Cimón se ruborizó un poco.

—Si te refieres a lo del remo, lo hice de corazón, Temístocles. Creo en la flota tanto como tú.

—Si es así, no debiste hacer caso a Calias. No sé qué trato te habrá ofrecido ese hombre para que le sirvas de vocero, pero no...

—Él no tiene nada que ver. Ya soy mayor para tomar mis propias iniciativas.

—Pues la primera iniciativa que has elegido es desastrosa. Por quitarme poder a mí, se lo has arrebatado a Atenas. Has cometido un error que acarreará consecuencias imprevisibles.

—No exageres, Temístocles. Más de la mitad de los barcos de la flota aliada son nuestros. Y esos barcos harán lo que tú digas.

—Esos barcos harán lo que nos deje hacer Euribíades.

—No creo que sea tan complicado. Tú sabes manipular a la gente mejor que nadie.

—Pues acabo de descubrir que tengo un discípulo aventajado.

—¡Vamos, sabes de sobra que en cuanto se reúna la flota aliada, se planteará la cuestión del mando! ¿Crees que los peloponesios consentirán que mandemos nosotros en vez de los espartanos? Imagínate lo que dirán, sobre todo los corintios. Es mejor ceder de buen grado. Cuando vean que hemos sido tan generosos, estarán más dispuestos a recibir tus sugerencias.

—No está mal. Al final me convencerás de que me has hecho un favor. Me imagino que si has propuesto el regreso de Arístides, también es para tenerme contento, ¿verdad?

—Tú me enseñaste que hay que tener a los enemigos cerca, ¿recuerdas? Y es imposible que tú odies a Arístides más de lo que yo odio a Jantipo.

Apolonia llevaba un rato atónita. Allí estaba Cimón, tratando de enredar con palabras al mismo hombre al que había traicionado, a su benefactor. Por fin, no pudo contenerse más.

—¿Por qué no te callas de una vez, Cimón? ¿A quién quieres engañar con esos argumentos?

—Es mejor que tú no intervengas —respondió él—. Puedes oír cosas que no te gusten.

Una patrulla se acercaba a ellos dando un sospechoso rodeo en su ronda de vigilancia. Temístocles les ordenó que se alejaran. Después se dirigió a Apolonia bajando la voz.

—Déjalo, Apolonia.
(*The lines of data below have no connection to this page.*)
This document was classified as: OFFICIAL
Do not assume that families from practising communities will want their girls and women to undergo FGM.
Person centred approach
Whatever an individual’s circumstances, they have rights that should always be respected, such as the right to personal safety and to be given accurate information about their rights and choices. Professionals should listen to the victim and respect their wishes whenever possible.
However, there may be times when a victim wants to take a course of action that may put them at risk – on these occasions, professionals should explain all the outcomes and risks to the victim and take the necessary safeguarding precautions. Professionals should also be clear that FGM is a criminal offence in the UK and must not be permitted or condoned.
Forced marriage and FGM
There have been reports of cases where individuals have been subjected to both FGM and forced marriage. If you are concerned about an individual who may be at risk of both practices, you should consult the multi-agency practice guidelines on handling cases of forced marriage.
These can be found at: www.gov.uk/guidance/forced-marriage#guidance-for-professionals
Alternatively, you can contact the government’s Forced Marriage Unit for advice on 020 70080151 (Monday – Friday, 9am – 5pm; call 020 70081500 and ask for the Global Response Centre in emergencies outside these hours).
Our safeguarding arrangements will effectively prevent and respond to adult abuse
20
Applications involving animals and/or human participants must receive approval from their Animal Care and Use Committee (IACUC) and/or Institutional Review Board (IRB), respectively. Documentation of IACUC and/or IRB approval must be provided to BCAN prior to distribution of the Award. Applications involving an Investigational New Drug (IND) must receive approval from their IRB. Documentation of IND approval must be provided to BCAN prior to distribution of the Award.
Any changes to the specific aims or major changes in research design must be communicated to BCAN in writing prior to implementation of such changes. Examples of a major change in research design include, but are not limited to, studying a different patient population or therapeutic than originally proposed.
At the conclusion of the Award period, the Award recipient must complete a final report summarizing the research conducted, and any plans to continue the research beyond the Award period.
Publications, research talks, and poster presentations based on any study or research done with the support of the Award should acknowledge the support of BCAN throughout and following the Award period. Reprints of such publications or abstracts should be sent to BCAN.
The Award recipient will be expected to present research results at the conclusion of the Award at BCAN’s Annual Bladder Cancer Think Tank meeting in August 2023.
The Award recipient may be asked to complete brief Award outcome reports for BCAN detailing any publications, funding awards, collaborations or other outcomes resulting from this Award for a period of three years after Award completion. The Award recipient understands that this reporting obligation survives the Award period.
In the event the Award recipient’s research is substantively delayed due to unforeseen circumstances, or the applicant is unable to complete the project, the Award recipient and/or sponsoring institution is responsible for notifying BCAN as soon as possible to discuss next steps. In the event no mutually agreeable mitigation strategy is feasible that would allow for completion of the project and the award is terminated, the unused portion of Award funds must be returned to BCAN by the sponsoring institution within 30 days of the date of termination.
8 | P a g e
Esto no es asunto tuyo.

—¡Quien es ingrato contigo, lo es también conmigo! Este hombre ha estado bajo nuestro techo y ha compartido nuestro pan. ¡Mira cómo nos paga!
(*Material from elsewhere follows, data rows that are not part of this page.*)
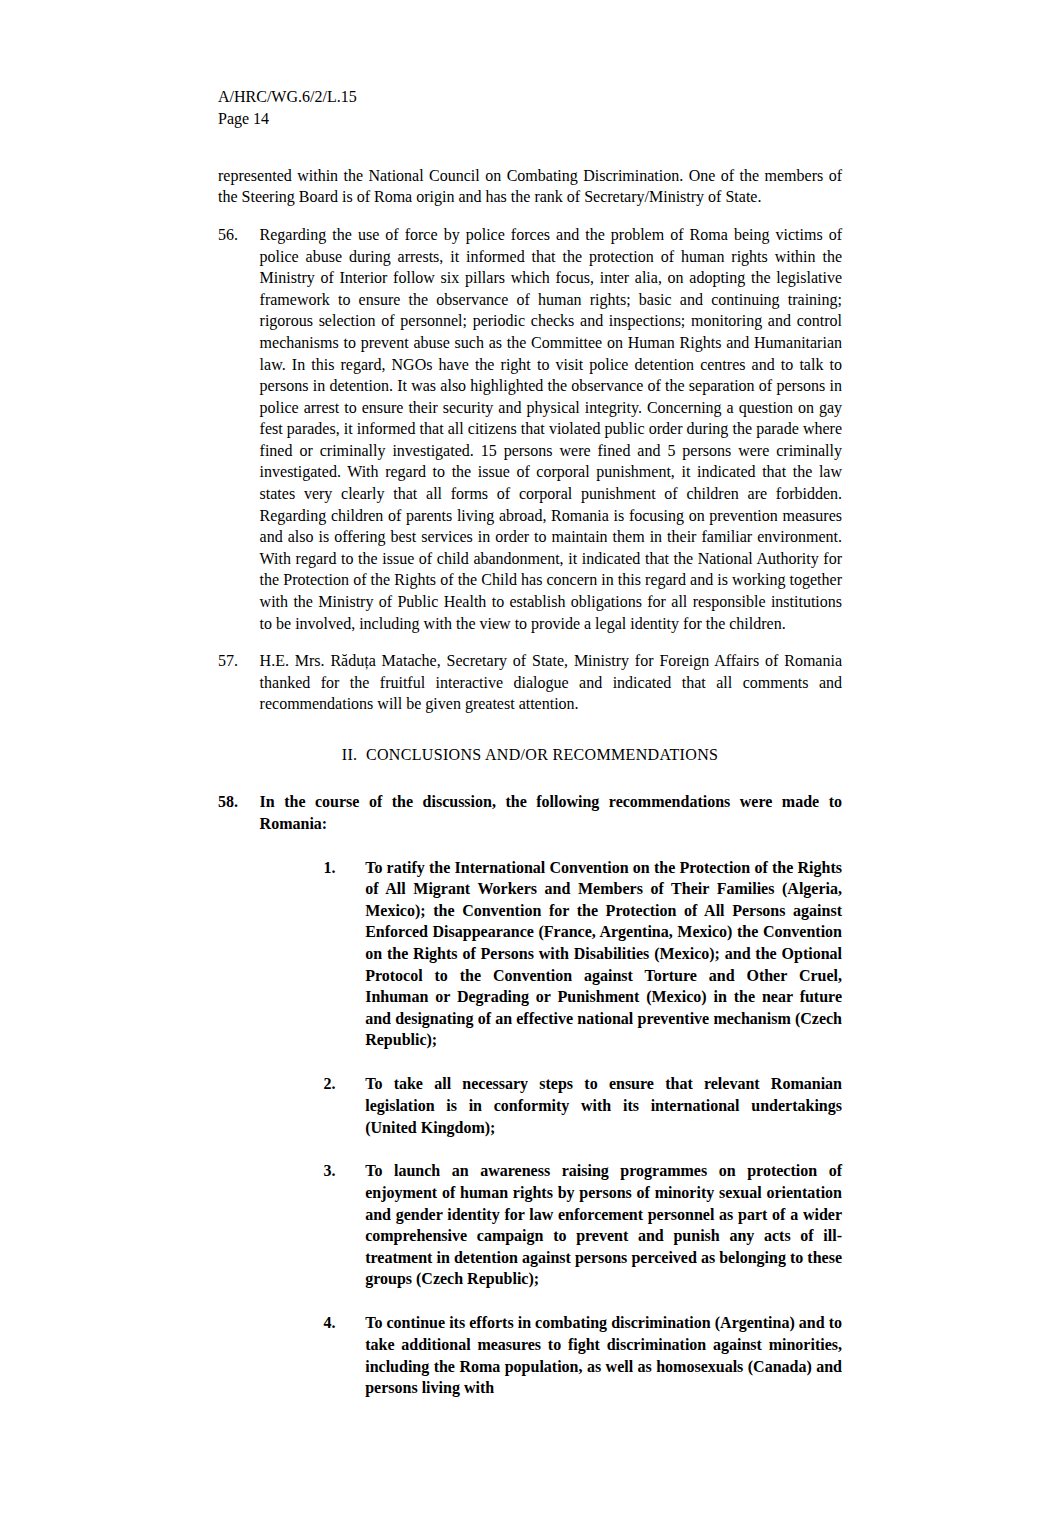A/HRC/WG.6/2/L.15
Page 14
represented within the National Council on Combating Discrimination. One of the members of the Steering Board is of Roma origin and has the rank of Secretary/Ministry of State.
56.
Regarding the use of force by police forces and the problem of Roma being victims of police abuse during arrests, it informed that the protection of human rights within the Ministry of Interior follow six pillars which focus, inter alia, on adopting the legislative framework to ensure the observance of human rights; basic and continuing training; rigorous selection of personnel; periodic checks and inspections; monitoring and control mechanisms to prevent abuse such as the Committee on Human Rights and Humanitarian law. In this regard, NGOs have the right to visit police detention centres and to talk to persons in detention. It was also highlighted the observance of the separation of persons in police arrest to ensure their security and physical integrity. Concerning a question on gay fest parades, it informed that all citizens that violated public order during the parade where fined or criminally investigated. 15 persons were fined and 5 persons were criminally investigated. With regard to the issue of corporal punishment, it indicated that the law states very clearly that all forms of corporal punishment of children are forbidden. Regarding children of parents living abroad, Romania is focusing on prevention measures and also is offering best services in order to maintain them in their familiar environment. With regard to the issue of child abandonment, it indicated that the National Authority for the Protection of the Rights of the Child has concern in this regard and is working together with the Ministry of Public Health to establish obligations for all responsible institutions to be involved, including with the view to provide a legal identity for the children.
57.
H.E. Mrs. Răduța Matache, Secretary of State, Ministry for Foreign Affairs of Romania thanked for the fruitful interactive dialogue and indicated that all comments and recommendations will be given greatest attention.
II. CONCLUSIONS AND/OR RECOMMENDATIONS
58.
In the course of the discussion, the following recommendations were made to Romania:
1.
To ratify the International Convention on the Protection of the Rights of All Migrant Workers and Members of Their Families (Algeria, Mexico); the Convention for the Protection of All Persons against Enforced Disappearance (France, Argentina, Mexico) the Convention on the Rights of Persons with Disabilities (Mexico); and the Optional Protocol to the Convention against Torture and Other Cruel, Inhuman or Degrading or Punishment (Mexico) in the near future and designating of an effective national preventive mechanism (Czech Republic);
2.
To take all necessary steps to ensure that relevant Romanian legislation is in conformity with its international undertakings (United Kingdom);
3.
To launch an awareness raising programmes on protection of enjoyment of human rights by persons of minority sexual orientation and gender identity for law enforcement personnel as part of a wider comprehensive campaign to prevent and punish any acts of ill-treatment in detention against persons perceived as belonging to these groups (Czech Republic);
4.
To continue its efforts in combating discrimination (Argentina) and to take additional measures to fight discrimination against minorities, including the Roma population, as well as homosexuals (Canada) and persons living with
—Tú no entiendes el juego de la política, mujer —dijo Cimón—. Ahí no existen la gratitud ni la ingratitud, sólo la conveniencia.

—¿Y la traición tampoco existe? ¿Es que en tu política apuñalar por la espalda es una acción loable?

—Apolonia... —insistió Temístocles.

—¡Déjame hablar! Este hombre es un traidor como su padre, que vendió a los eretrios. ¡Es capaz de hacer lo mismo con sus propios compatriotas! Cimón puso cara de asombro.

—¡Ah! ¿De modo que él te lo contó así? ¿Él te dijo que mi padre traicionó a Eretria? ¡Qué desfachatez!

—Dejadlo —dijo Temístocles, agarrando del brazo a Apolonia para apartarla de allí. Pero ella se lo sacudió de encima y se encaró de nuevo con Cimón.

—¿Qué quieres decir? ¿Qué estás insinuando?

—Vamos, Temístocles, dile de una vez la verdad.

—Es mejor que nos vayamos —respondió él, mirando a los lados—. Estamos dando un espectáculo.